The church was dedicated and re-dedicated at Christmas, and the axis of the church points exactly to the point of sunrise on Christmas Day. It must have been at the very moment of sunrise that the doors of the completed church were thrown open.

The poet says, "At last the holy morn had come, and the great door of the new-built temple ground on its opening hinges. And when the first beam of rosy light, driving away the shadows, leapt from arch to arch, all the princes and people hymned their song of praise and prayer, and it seemed as if the mighty arches were set in heaven."

The architects were two artists from Asia Minor, Anthemius of Tralles and Isidorus of Miletus. They were the most famous builders of the age, and Anthemius with a younger Isidorus, nephew of the other, is said to have built also the Church of the Holy Apostles.

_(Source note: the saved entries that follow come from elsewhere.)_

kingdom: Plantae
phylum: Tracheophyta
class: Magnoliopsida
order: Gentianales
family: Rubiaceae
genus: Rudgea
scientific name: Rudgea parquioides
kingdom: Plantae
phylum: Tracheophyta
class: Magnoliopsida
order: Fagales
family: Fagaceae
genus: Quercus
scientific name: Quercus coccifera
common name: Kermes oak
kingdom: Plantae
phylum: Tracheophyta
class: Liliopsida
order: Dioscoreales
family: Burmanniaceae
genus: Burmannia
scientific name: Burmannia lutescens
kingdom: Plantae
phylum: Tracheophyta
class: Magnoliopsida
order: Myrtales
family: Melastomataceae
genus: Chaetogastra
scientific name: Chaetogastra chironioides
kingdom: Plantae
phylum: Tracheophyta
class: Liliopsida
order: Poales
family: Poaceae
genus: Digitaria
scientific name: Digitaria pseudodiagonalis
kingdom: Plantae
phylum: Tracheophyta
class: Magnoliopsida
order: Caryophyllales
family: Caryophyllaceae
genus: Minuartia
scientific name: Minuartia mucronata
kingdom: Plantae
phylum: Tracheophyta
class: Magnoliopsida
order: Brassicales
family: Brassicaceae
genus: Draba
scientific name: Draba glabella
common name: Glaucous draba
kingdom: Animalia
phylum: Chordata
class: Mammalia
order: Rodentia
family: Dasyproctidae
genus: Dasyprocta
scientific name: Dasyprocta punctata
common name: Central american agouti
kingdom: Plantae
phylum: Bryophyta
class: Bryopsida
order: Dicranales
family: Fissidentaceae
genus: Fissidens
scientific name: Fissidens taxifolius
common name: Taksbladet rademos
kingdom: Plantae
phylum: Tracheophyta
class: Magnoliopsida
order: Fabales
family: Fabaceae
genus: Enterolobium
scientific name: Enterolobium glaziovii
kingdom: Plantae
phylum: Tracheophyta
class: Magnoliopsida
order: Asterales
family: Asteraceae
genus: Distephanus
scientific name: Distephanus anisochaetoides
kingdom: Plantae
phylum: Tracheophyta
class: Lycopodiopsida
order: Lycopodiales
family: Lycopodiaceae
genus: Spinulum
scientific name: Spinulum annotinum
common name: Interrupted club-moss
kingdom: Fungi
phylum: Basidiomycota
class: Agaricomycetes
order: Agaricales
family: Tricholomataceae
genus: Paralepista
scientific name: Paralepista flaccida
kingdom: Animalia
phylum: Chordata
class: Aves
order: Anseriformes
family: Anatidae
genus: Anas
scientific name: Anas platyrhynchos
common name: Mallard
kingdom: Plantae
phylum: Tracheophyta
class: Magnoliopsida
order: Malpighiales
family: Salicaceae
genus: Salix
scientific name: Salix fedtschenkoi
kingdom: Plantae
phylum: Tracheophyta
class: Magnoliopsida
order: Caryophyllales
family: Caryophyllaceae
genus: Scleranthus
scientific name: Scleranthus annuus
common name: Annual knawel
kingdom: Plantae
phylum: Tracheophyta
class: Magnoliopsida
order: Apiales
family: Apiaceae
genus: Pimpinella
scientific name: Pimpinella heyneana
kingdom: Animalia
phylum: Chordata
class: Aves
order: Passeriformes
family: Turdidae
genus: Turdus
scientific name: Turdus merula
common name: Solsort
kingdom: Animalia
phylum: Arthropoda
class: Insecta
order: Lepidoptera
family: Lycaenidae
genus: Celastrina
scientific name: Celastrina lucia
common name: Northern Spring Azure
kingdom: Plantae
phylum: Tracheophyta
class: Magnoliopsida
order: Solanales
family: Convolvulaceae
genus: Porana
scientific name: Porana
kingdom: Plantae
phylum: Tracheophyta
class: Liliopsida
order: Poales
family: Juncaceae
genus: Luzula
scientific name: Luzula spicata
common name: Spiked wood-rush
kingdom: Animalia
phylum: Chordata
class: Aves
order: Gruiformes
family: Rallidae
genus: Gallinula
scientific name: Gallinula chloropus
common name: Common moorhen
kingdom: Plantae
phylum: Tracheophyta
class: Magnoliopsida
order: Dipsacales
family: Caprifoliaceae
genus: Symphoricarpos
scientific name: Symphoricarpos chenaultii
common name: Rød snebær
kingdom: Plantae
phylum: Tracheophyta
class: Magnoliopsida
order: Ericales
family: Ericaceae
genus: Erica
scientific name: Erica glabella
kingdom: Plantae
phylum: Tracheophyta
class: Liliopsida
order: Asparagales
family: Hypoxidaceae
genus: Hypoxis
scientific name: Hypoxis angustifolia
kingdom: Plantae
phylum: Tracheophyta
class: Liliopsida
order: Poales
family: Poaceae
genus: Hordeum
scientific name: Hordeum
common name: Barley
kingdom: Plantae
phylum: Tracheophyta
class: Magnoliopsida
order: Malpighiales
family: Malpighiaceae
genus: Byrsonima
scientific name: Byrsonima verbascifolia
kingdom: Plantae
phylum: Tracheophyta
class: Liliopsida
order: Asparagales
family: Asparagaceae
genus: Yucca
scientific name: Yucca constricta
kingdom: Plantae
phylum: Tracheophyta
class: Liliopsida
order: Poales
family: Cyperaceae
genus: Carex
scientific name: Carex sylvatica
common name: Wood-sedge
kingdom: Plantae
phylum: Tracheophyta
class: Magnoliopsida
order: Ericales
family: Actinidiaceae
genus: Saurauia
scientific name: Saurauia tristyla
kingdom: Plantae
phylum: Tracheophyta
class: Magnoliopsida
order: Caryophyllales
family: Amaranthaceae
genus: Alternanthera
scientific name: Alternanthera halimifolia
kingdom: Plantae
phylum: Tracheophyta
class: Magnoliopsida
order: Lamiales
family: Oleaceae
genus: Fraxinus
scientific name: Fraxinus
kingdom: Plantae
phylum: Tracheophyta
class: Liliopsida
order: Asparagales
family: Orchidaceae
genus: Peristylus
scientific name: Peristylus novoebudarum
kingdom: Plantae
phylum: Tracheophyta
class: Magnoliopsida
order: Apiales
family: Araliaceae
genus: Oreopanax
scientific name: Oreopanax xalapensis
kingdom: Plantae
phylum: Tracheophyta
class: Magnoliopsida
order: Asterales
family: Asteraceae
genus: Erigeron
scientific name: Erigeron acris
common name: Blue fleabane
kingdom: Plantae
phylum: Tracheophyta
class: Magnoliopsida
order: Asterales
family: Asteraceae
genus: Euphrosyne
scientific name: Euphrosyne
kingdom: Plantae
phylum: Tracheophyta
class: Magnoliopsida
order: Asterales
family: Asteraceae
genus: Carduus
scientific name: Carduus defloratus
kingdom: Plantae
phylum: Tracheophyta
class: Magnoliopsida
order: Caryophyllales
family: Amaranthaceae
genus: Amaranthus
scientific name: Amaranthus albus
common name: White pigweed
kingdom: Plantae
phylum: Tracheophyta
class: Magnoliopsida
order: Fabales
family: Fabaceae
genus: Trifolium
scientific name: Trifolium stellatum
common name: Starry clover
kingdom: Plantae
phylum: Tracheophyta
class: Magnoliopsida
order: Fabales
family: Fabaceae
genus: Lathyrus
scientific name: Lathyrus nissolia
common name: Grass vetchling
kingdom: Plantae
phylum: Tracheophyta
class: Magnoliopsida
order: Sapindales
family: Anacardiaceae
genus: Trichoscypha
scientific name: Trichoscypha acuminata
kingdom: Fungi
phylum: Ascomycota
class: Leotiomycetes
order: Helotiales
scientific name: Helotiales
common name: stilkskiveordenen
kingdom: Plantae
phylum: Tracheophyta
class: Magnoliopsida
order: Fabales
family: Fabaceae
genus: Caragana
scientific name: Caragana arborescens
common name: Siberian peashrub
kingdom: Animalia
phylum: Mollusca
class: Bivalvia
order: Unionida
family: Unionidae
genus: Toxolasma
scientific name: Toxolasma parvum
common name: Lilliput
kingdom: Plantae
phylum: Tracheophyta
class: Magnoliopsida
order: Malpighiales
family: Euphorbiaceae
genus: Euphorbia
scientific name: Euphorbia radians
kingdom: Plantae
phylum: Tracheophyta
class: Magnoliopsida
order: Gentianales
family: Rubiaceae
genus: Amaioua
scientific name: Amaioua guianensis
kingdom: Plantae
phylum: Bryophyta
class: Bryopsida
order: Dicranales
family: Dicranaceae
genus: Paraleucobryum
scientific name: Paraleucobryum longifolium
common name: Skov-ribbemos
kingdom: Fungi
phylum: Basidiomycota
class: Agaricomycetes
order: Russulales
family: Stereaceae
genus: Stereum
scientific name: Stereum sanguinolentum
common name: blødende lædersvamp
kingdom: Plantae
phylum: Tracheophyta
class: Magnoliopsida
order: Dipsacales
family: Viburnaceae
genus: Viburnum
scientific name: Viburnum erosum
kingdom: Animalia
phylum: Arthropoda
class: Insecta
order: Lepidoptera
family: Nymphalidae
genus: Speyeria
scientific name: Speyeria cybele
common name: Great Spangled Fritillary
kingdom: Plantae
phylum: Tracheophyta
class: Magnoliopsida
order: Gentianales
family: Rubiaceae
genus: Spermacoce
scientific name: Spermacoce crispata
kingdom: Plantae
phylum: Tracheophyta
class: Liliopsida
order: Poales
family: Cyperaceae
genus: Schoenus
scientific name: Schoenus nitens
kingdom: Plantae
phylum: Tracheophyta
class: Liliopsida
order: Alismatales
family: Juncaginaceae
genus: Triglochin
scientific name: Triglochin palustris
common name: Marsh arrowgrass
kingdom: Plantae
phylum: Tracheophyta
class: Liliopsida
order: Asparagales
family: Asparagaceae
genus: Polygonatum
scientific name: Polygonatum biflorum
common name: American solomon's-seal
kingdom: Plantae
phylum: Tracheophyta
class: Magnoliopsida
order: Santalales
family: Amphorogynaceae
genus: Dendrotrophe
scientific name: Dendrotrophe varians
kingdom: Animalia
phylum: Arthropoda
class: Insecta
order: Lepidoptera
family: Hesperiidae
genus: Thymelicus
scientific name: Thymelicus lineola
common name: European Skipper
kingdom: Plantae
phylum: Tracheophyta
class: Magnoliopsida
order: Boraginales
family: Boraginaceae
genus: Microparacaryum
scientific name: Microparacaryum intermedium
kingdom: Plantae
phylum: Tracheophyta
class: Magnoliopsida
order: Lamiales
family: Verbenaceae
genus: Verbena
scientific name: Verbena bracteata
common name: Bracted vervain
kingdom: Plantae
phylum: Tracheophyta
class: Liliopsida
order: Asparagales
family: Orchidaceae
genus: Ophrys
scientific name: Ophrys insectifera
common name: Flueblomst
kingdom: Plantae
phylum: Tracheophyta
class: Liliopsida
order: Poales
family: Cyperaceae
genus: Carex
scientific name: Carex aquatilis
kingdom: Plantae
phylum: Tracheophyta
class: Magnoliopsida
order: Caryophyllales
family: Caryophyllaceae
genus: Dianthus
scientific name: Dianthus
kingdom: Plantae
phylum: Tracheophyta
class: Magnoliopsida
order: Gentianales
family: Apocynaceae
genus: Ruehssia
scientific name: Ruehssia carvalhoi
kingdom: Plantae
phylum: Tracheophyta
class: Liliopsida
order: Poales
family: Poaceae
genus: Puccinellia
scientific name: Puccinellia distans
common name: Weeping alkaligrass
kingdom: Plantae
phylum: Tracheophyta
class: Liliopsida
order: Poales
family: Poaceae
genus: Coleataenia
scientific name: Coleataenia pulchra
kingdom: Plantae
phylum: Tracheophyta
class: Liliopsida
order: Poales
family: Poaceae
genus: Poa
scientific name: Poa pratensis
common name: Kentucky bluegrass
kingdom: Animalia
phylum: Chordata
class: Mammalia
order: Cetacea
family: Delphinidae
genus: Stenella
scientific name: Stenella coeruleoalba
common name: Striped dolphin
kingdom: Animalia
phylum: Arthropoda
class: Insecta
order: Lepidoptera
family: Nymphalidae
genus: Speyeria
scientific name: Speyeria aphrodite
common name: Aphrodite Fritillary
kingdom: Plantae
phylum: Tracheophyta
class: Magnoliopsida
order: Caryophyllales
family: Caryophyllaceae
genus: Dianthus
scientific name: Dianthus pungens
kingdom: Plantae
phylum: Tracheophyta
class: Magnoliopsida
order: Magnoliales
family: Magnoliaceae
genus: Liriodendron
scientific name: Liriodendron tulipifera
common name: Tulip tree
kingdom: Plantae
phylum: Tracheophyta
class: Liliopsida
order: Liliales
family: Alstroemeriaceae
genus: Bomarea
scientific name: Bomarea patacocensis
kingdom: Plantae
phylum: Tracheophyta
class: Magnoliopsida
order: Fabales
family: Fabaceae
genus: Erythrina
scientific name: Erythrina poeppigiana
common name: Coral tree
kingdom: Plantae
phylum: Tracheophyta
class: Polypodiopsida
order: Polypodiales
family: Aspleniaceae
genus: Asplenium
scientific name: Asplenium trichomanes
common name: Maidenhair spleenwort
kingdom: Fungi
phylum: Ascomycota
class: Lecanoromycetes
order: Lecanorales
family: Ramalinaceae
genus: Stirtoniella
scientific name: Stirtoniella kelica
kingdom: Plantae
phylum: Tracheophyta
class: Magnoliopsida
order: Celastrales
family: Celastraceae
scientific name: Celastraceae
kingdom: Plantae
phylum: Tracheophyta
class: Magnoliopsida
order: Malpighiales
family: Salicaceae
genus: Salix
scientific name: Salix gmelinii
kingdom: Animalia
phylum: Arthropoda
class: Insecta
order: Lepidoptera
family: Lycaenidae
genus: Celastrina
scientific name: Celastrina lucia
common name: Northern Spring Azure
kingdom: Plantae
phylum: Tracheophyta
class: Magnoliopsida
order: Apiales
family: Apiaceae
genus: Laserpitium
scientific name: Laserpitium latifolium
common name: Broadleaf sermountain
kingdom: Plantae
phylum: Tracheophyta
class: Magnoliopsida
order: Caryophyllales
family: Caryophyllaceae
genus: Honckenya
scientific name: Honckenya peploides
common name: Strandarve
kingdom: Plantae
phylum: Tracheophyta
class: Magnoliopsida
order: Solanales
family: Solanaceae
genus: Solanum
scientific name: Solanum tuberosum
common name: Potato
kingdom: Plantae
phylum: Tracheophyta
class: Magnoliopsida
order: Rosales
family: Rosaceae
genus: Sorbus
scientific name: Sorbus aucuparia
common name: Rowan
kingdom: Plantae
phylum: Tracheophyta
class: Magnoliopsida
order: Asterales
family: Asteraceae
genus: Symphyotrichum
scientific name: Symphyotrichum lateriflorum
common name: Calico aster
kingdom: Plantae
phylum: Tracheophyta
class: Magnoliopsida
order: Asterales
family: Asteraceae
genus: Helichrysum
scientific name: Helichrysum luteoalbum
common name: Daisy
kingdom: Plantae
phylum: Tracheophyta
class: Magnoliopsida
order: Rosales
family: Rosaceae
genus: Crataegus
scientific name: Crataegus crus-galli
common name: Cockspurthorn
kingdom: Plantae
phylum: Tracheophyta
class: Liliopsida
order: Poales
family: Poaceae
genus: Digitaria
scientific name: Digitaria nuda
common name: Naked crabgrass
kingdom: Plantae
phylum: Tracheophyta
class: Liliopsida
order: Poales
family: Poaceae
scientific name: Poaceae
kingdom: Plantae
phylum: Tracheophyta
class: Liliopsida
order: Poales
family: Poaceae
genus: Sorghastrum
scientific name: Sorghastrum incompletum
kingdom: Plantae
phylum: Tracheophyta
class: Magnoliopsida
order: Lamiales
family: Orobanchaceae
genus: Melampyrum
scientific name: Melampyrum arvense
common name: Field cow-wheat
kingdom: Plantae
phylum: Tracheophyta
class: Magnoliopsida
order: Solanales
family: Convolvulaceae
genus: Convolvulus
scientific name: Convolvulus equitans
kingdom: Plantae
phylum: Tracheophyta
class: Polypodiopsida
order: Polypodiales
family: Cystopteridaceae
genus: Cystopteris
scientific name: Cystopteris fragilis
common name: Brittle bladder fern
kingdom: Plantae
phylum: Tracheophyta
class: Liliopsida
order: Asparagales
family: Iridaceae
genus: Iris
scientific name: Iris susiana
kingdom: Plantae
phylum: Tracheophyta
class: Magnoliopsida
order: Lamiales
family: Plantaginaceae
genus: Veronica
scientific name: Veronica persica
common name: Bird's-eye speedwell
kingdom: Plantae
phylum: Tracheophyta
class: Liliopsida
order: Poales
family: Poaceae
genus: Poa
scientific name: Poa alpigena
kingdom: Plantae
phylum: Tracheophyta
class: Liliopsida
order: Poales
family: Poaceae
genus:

The square area covered by the central dome of St Sophia is more than one hundred feet in each direction; it is prolonged, east and west, by two vast semicircles, making a length of considerably more than two hundred feet. From the eastern semicircle open three smaller apses, and to the west open two apses and a central square compartment. All this is unobstructed area, one colossal chamber. At the sides of the square central space, and around the four corner apses, stand magnificent monolithic columns of porphyry, and of marble, green spotted with white. These columns with their arches support the gallery floor above the aisles. Over them again rise other columns which bear the lateral walls supporting the done. The dome itself is pierced around its base by forty windows through which a flood of light pours into the vast space.